[Stored items]

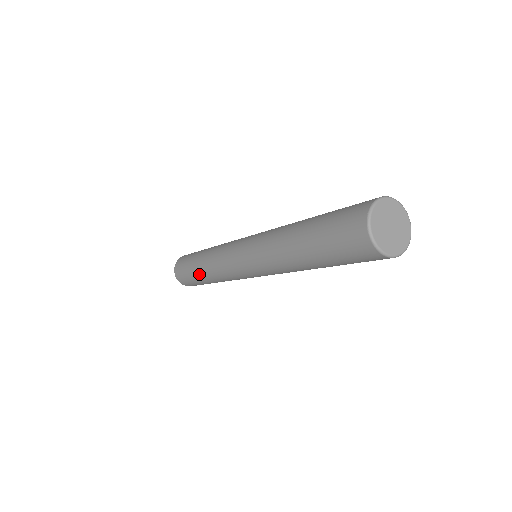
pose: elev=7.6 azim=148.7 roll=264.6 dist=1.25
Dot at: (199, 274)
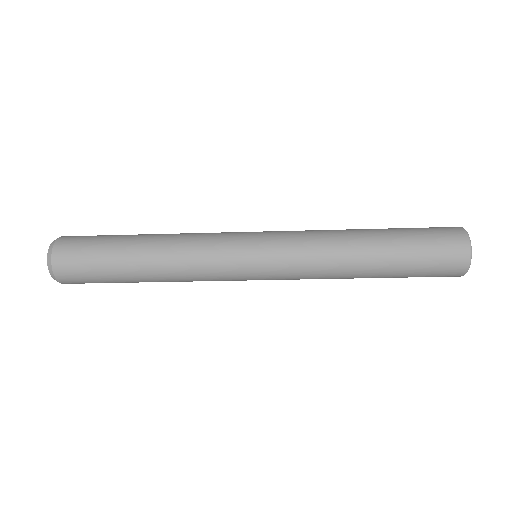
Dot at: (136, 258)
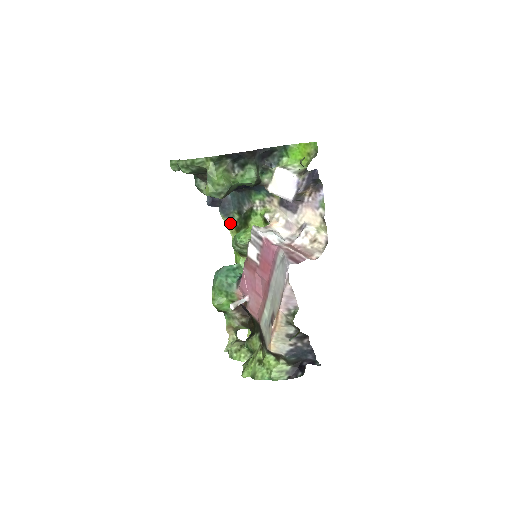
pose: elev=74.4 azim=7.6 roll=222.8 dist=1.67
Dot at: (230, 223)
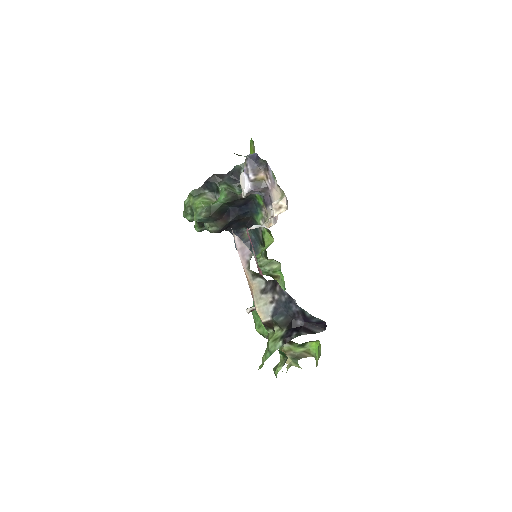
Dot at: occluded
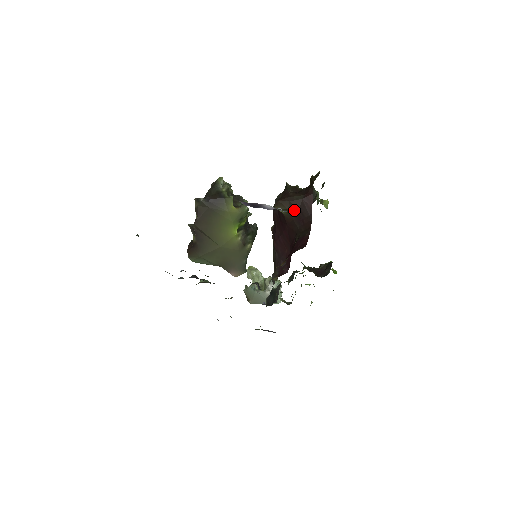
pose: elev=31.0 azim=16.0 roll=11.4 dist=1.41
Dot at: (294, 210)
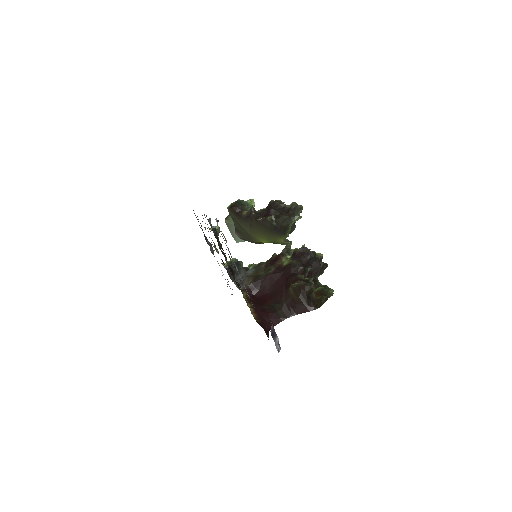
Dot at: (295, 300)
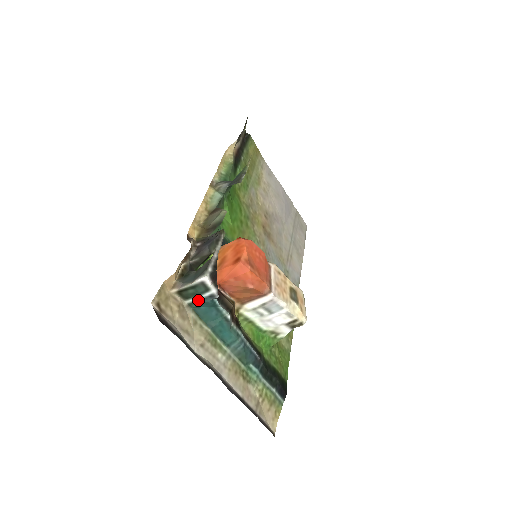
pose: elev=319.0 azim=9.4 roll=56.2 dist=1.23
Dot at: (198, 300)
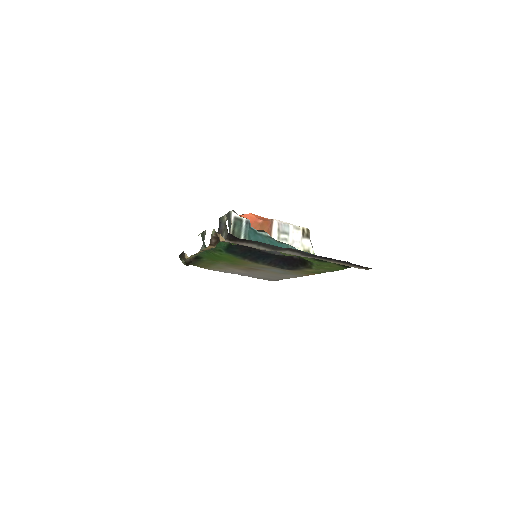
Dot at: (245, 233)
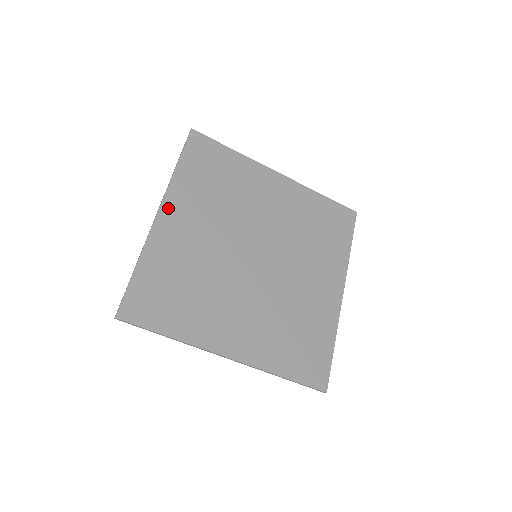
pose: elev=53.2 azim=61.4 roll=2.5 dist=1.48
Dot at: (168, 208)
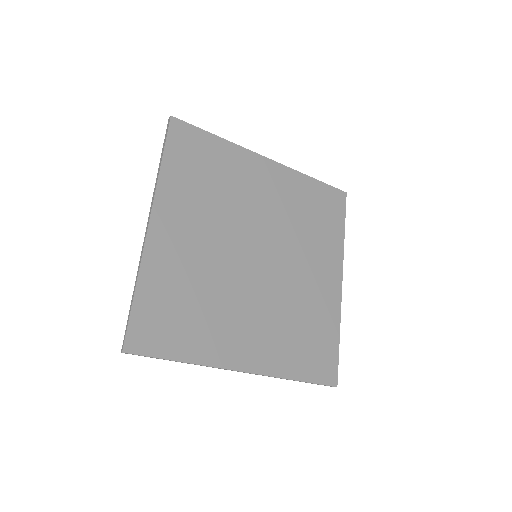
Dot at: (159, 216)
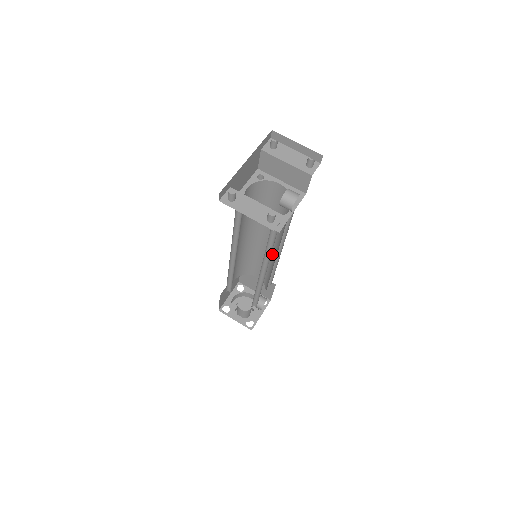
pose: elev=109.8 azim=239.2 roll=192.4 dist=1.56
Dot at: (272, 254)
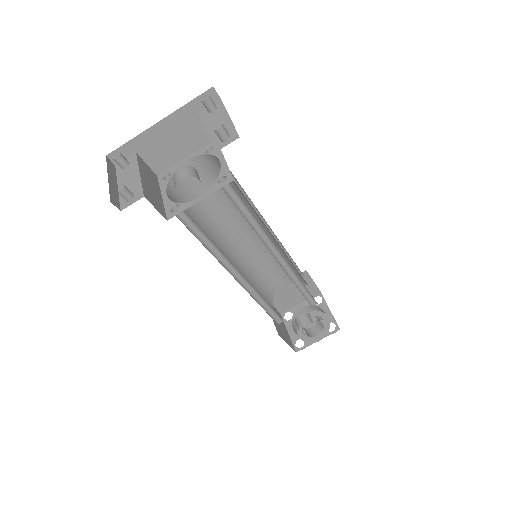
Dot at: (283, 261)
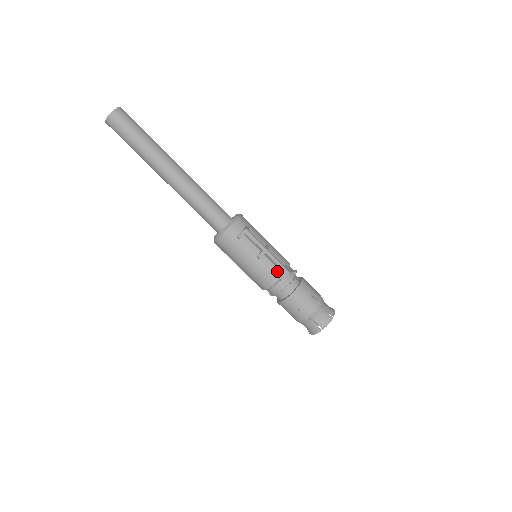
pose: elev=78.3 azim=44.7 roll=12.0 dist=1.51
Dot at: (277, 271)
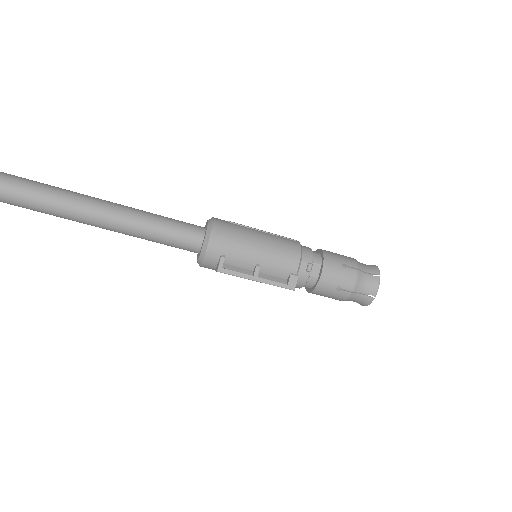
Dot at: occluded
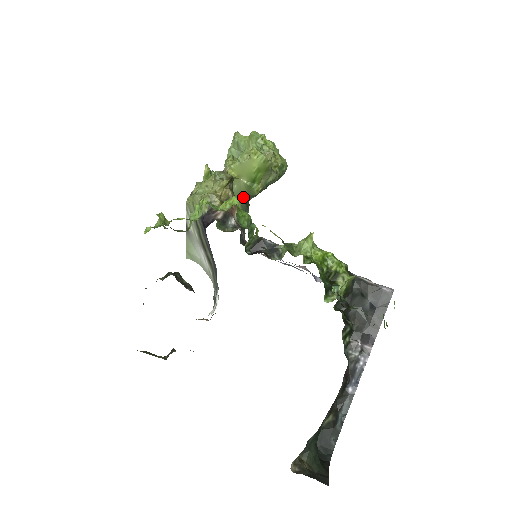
---
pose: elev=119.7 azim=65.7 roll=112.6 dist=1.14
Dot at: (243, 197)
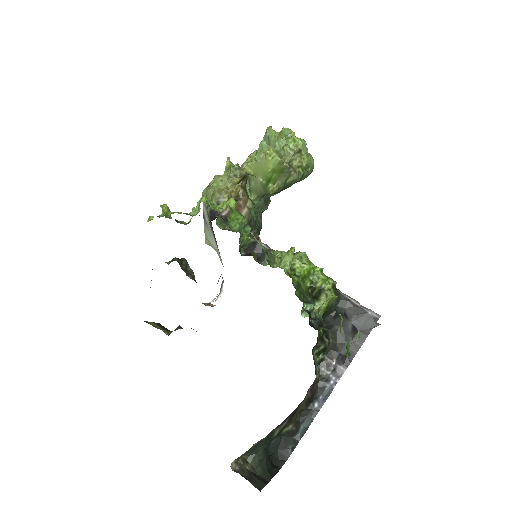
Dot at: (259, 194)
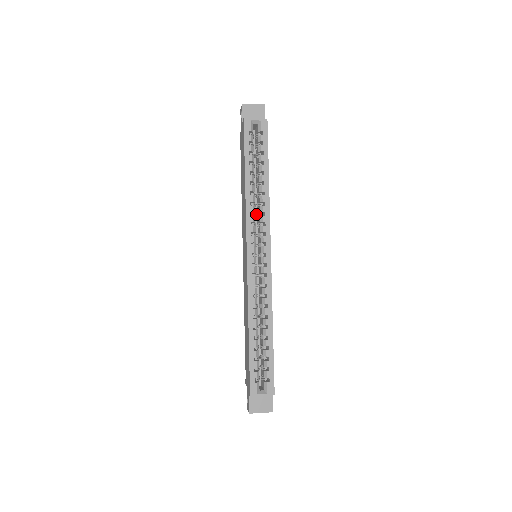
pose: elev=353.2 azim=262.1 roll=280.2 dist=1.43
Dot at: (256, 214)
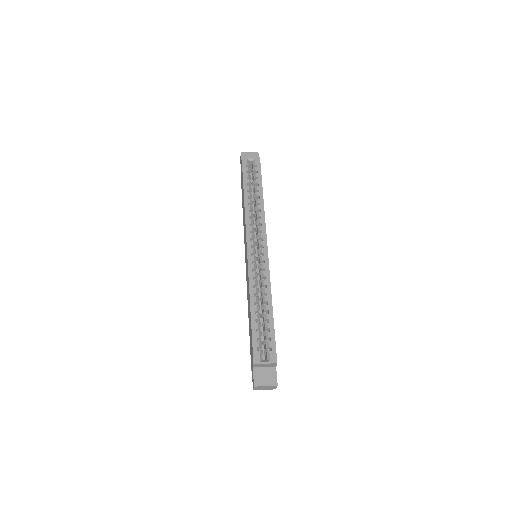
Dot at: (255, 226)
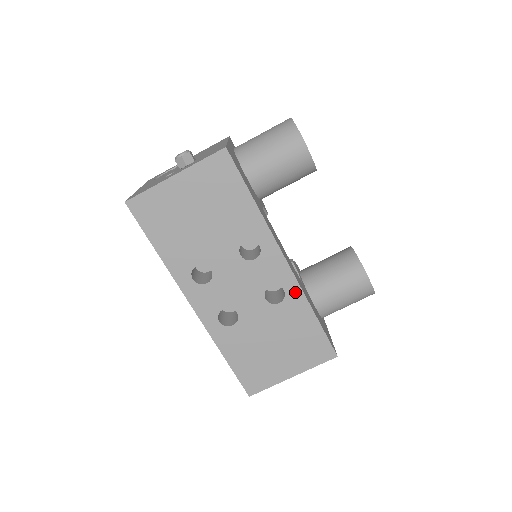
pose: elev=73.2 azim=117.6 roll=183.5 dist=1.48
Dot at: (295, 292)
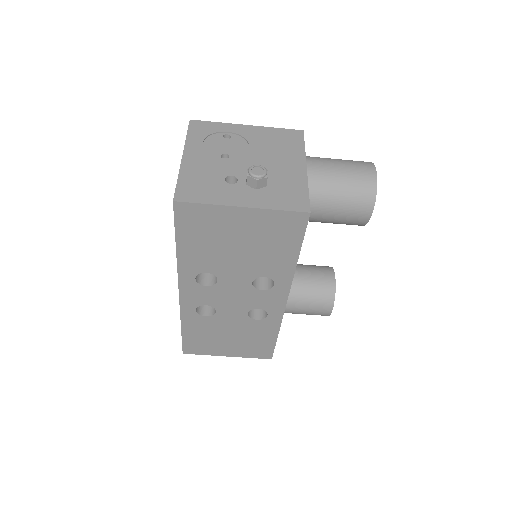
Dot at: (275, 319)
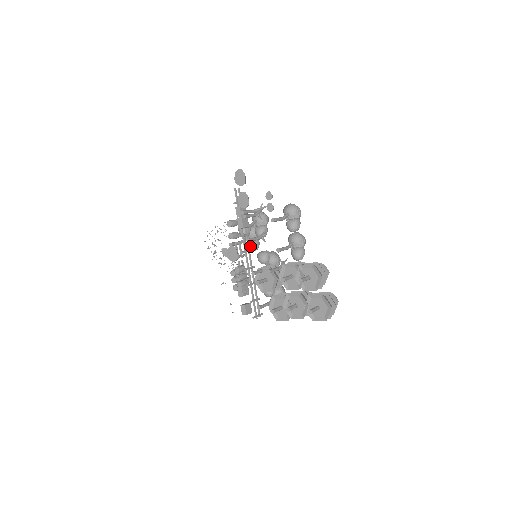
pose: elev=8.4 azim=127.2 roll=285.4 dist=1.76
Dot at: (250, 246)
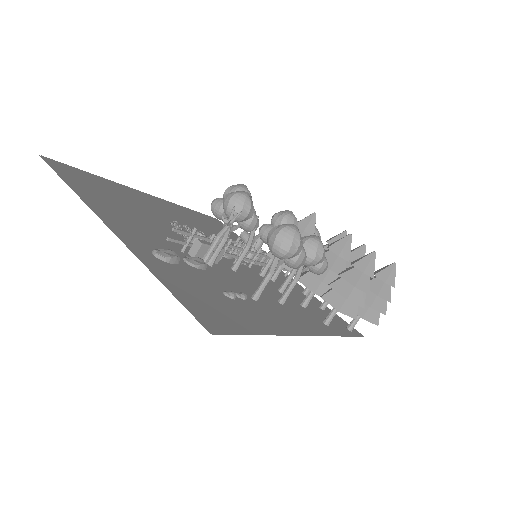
* * *
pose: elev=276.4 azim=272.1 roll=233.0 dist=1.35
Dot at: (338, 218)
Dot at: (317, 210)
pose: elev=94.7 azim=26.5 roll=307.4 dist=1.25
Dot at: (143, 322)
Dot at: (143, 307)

YOUR INSTRUCTIONS: Rename "dist" to "distance" in the lines starting with the line with "pose: elev=94.7 azim=26.5" and going on through the line with "Dot at: (143, 307)", and give only those lines with nothing else altered.

ANSWER TO THIS PROBLEM:
pose: elev=94.7 azim=26.5 roll=307.4 distance=1.25
Dot at: (143, 322)
Dot at: (143, 307)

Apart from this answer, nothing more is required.